Thema:
Re:Ich habe mit zwei der Game Directors über die Gewalt. flat
Autor: token
Datum:18.06.18 11:34
Antwort auf:Re:Ich habe mit zwei der Game Directors über die Gewalt. von suicuique

>Ich kopiere mal meinen Beitrag von weiter unten auf den niemand geantwortet hat:
>
>Bei Filmen will ich gar nicht widersprechen (siehe zb Gewalt in Filmen von Scorsese).
> Ich bin nur SEHR unsicher ob das in einem interaktiven Medium auch so wirkt wie man es annimmt. Nach meinen eigenen Erfahrungen im persönlichen Umfeld sieht es eher so aus, dass Leute bei denen es den gewünschten Effekt auslösen würde das Spiel links liegen lassen und diejenigen die es kaufen jede Tötung genüsslich auskosten.


Hier erkenne ich mehrere Probleme. Zum einen ein nicht belastbares Bauchgefühl als Gradmesser. Zum anderen die Problematik einer Rezeption die konträr zur Intuition des Werkes liegt, beim Medium Film klein zu reden und beim Medium Spiel aufzubauschen.
Zum Film, Werke wie Full Metal Jacket ist ein Gassenhauer bei einem Publikum dass das nicht zermürbend sondern geil findet, bei einem Starship Troopers ging selbst die Bundesprüfstelle den Weg dem deutschen Publikum hier nicht zuzutrauen den Unterschied zwischen Satire und Nazi-Propanganda zu erkennen, man darf gar annehmen dass dieser Unterschied nicht mal von den Prüfern erkannt wurde.
Und wenn wir zum Film gehen, der unreflektierte Torture Porn war in diesem Medium zeitweilig ein Massenmarkt-Geschäft.

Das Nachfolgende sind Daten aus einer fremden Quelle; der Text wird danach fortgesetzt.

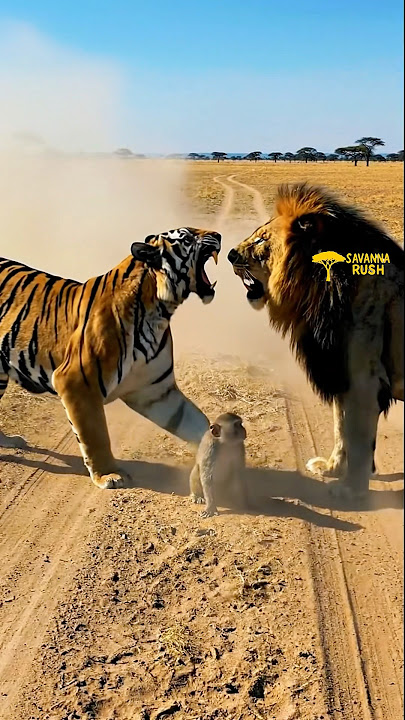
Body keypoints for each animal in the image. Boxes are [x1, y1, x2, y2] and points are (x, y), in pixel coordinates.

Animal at [0, 227, 221, 488]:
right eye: (187, 238)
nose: (219, 235)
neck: (160, 310)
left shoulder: (156, 391)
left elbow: (197, 423)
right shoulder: (77, 382)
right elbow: (95, 435)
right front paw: (108, 475)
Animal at [228, 182, 403, 497]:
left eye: (261, 239)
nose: (229, 254)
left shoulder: (364, 380)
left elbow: (358, 440)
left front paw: (351, 490)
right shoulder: (340, 373)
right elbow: (341, 428)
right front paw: (332, 469)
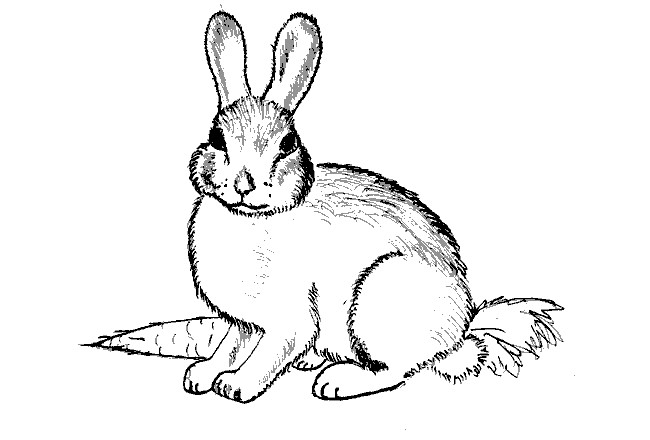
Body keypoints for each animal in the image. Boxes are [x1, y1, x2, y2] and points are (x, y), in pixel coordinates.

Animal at [110, 11, 562, 403]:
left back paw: (337, 381)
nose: (243, 184)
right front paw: (202, 375)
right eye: (217, 138)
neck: (249, 218)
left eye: (287, 145)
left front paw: (237, 386)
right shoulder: (244, 320)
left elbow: (271, 350)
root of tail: (462, 330)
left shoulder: (290, 316)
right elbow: (230, 345)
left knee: (396, 370)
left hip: (378, 298)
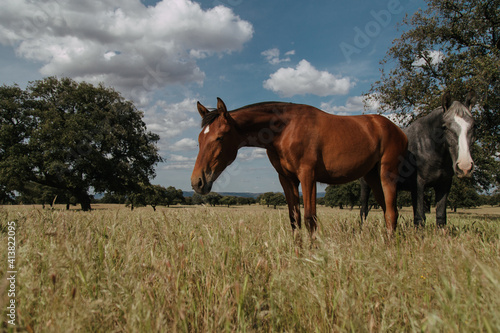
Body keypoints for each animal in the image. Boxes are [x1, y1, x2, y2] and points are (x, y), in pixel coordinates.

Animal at [190, 97, 406, 240]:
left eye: (220, 137)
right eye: (199, 138)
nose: (197, 182)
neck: (286, 128)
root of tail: (396, 129)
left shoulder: (307, 175)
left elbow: (310, 218)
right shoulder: (287, 179)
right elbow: (294, 218)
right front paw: (298, 253)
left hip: (387, 174)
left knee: (392, 213)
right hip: (372, 177)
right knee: (387, 211)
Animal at [362, 91, 474, 226]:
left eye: (474, 126)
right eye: (445, 127)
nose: (465, 167)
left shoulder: (444, 184)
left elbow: (441, 216)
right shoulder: (418, 185)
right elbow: (420, 217)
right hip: (366, 185)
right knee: (364, 210)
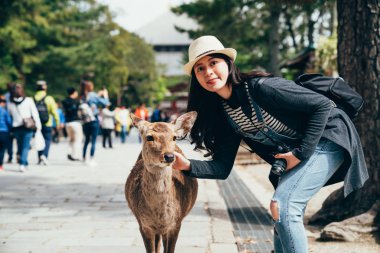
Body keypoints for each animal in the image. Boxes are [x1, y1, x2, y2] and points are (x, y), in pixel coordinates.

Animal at [126, 111, 199, 252]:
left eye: (174, 137)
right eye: (149, 137)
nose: (169, 156)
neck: (159, 215)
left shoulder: (176, 223)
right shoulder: (143, 224)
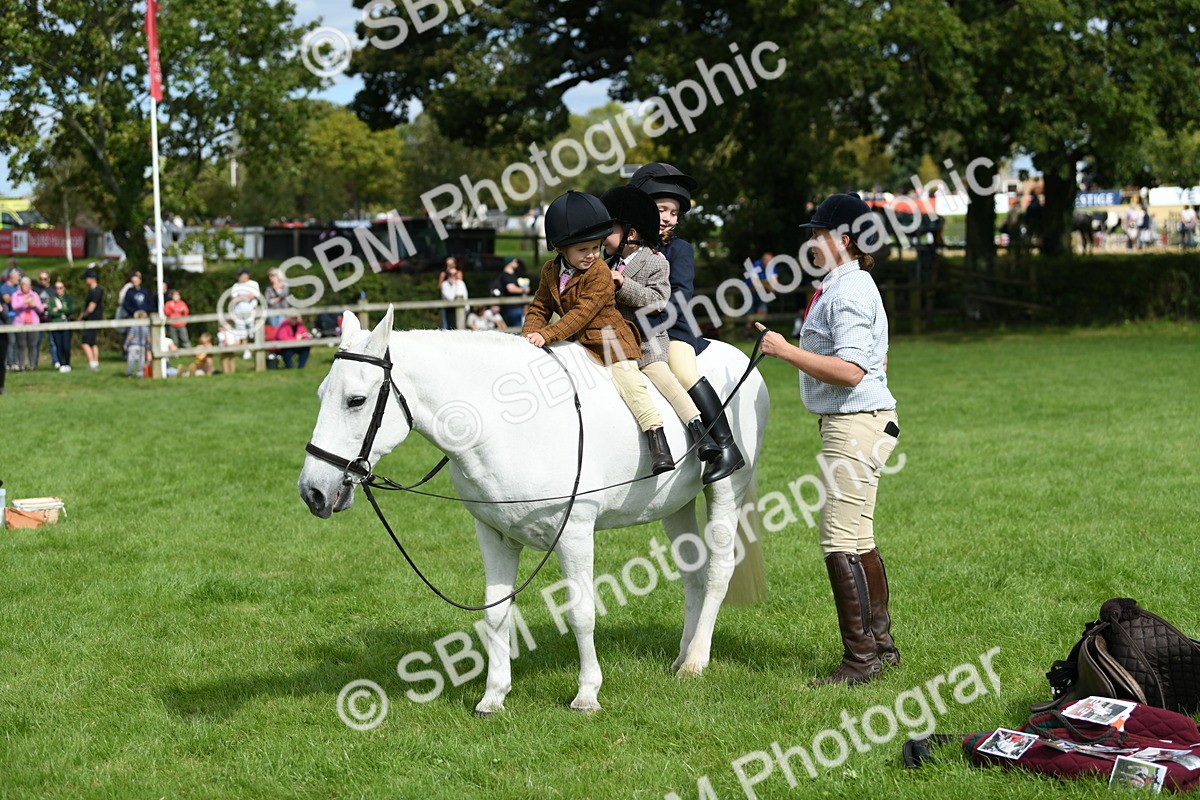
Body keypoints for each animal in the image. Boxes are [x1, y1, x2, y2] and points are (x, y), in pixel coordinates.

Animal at [298, 308, 769, 714]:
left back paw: (696, 661)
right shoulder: (492, 535)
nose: (312, 492)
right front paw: (493, 696)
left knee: (718, 570)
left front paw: (587, 694)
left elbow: (581, 612)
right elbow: (495, 613)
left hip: (725, 489)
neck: (507, 424)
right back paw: (682, 655)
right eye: (320, 395)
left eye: (356, 401)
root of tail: (737, 356)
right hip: (676, 505)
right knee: (693, 573)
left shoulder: (575, 534)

Davon ab sehe ich den Umstand dass es ein Publikum gibt das ob solcher Inhalte eine unreflektierte und verherrlichende Rezeption mitbringt nicht als Problem des Werkes mit der sich die Macher auseinander setzen müssen, sondern als etwas das grundsätzlich immer gegeben ist. Es gibt immer dieses Publikum das solche Inhalte nicht reflektiert sondern feiert, als Entertainment begreift wo Gewalt keinen Kontext hat sondern spaßiger Selbstzweck ist.
Der Treppenwitz ist hierbei, dass auch derjenige der die nun "unangenehme" Gewalt reflektiert, im Kontext von Spielen welche die Massenabschlachtung als Entertainment fahren selbst Teil dieses Publikums ist, das Gore und Geschmacklosigkeiten als gute Unterhaltung feiert.
Und der Grad der dort vollzogenen Explizität ist relativ, wir wissen wo wir herkommen, wir wissen welcher Pixelmatsch früher indiziert wurde, wir wissen wie merkwürdig es war als Gegner plötzlich Einschusslöcher bekamen usw.

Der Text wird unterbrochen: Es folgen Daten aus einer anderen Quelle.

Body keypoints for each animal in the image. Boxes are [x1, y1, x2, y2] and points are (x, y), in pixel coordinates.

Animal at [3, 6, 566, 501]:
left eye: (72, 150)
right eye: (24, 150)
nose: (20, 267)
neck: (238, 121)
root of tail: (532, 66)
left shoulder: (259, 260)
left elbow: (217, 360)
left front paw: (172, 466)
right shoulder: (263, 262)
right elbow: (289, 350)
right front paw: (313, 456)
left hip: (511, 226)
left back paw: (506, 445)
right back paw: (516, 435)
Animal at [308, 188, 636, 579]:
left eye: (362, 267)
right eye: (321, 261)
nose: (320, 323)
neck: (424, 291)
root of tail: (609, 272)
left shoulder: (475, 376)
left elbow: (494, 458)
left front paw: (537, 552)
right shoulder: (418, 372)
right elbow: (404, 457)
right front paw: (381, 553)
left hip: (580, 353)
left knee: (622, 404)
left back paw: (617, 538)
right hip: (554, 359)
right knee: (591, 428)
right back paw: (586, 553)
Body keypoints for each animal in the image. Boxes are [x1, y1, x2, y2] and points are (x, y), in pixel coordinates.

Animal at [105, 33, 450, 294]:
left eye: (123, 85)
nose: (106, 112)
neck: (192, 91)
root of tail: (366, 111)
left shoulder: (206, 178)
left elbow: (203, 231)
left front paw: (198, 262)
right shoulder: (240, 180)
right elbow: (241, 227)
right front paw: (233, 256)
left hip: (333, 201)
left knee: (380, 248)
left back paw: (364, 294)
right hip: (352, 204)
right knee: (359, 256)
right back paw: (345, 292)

Diese technische Entwicklung steht nicht still, dass ein TLoU solche Kaliber rausholen muss um Explizität als verstörendes Vehikel inszenieren zu können, liegt hier vor allem auch daran dass die Explizität etablierter Fungewalt schon auf einem derart hohen Level ist.

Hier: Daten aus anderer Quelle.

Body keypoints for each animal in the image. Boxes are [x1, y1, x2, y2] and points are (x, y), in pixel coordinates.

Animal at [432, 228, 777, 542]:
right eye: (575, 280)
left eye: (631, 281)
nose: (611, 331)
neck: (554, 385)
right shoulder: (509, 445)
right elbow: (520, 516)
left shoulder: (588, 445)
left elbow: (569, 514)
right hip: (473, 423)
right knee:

Und das ist das meines Erachtens groteske, diesen Umstand weiterhin nicht zu reflektieren, aber dem Spiel dass der Gewalt Intimität und ein Gesicht gibt, und so eben für einen großen Teil des Publikums diese Reflektion ins Gesicht drückt, als problematische Geschmacklosigkeit begriffen wird.

IMO ist es genau umgekehrt, und der eigentliche Vorwurf resultiert daraus dass man in seiner eigenen Heuchelei entlarvt wird, und das nicht möchte. Weil Spiele Spaß machen sollen. Lass mich in Ruh mit dem was ich da tu. Ein ähnlicher Block sind meines Erachtens nach die Jagd-Mechanismen in vielen Spielen welche dann die Rehkitz-Diskussion Triggern, och nö, animal kill, die Schweine, 900 brachialst perforierte Menschengegner im gleichen Spiel sind hingegen usual business. Und im Anschluss das Salami-Brötchen.


Wie gesagt, mich würde hier mal wirklich interessieren wie der Kritiker das "Problem" definiert, und zwar ohne Bauch und Gefühle und ohne Ausblendung dessen was für ihn okay ist, und was das eigentlich ist, was er als okay begreift.